Dans un concours, tout se joue sur des détails. La tenue de l’animal, son calme, sa préparation. L’œil d’un éleveur expérimenté reste précieux, surtout quand le stress du public et du ring monte d’un cran.
Pourquoi ces profils parlent autant au public
Le plus intéressant dans ce comice, c’est peut-être ce mélange rare. Une agricultrice déjà installée, un jeune éleveur plein d’élan et un professionnel proche de la retraite. Trois âges, trois façons de vivre le métier. Et pourtant, une même exigence.
Ce contraste plaît beaucoup aux visiteurs. Il rassure. Il montre que l’élevage ne repose pas sur une seule génération ni sur un seul modèle. Il avance avec des femmes et des hommes différents, mais unis par le même attachement à leurs bêtes.
On oublie souvent que derrière une belle vache de concours, il y a des heures de soins, de patience et d’observation. Rien n’est laissé au hasard. C’est cette rigueur discrète qui donne tout son sens au spectacle.

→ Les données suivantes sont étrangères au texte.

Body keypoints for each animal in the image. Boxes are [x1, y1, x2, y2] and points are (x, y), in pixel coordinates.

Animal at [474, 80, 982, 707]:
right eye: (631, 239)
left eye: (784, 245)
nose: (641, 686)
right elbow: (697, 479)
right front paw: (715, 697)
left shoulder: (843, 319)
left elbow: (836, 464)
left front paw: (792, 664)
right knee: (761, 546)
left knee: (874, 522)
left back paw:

Ce que le comice de Tréhet va offrir aux visiteurs
Le week-end ne se limite pas aux concours. Les visiteurs trouveront aussi des matériels agricoles, des produits du terroir et de nombreuses animations. C’est un rendez-vous où l’on peut à la fois apprendre, goûter, regarder et discuter.
Pour profiter pleinement de la visite, quelques idées simples peuvent aider :
- arriver tôt pour voir les animaux dans de bonnes conditions
- prévoir de marcher un peu, car les espaces sont souvent étendus
- prendre le temps d’échanger avec les éleveurs
- goûter aux produits locaux pour prolonger l’expérience
- observer les concours sans se presser, car les détails font souvent la différence
Ce sont souvent ces petites choses qui transforment une sortie en vrai souvenir. Un sourire, une explication, une bête particulièrement élégante. Et soudain, le monde agricole paraît beaucoup plus proche.
Une image forte de l’avenir de l’élevage
Le comice de Tréhet ne montre pas seulement des animaux de qualité. Il montre aussi des parcours de vie. Marion Simier, Melvin Volant et Christian Derouet résument à eux trois une idée simple mais forte. L’élevage avance quand les générations se croisent et se répondent.
Dans un contexte où le métier est parfois mal compris, ce type d’événement a une vraie valeur. Il rappelle que l’agriculture est faite de compétences, de choix courageux et d’un lien profond avec la terre. Et ce lien, à Tréhet, sera bien visible.
Au fond, c’est peut-être cela qui marque le plus. Voir un jeune de 23 ans, une agricultrice de 31 ans et un futur retraité partager le même terrain. Trois visages, une même passion, et une promesse très claire pour la suite.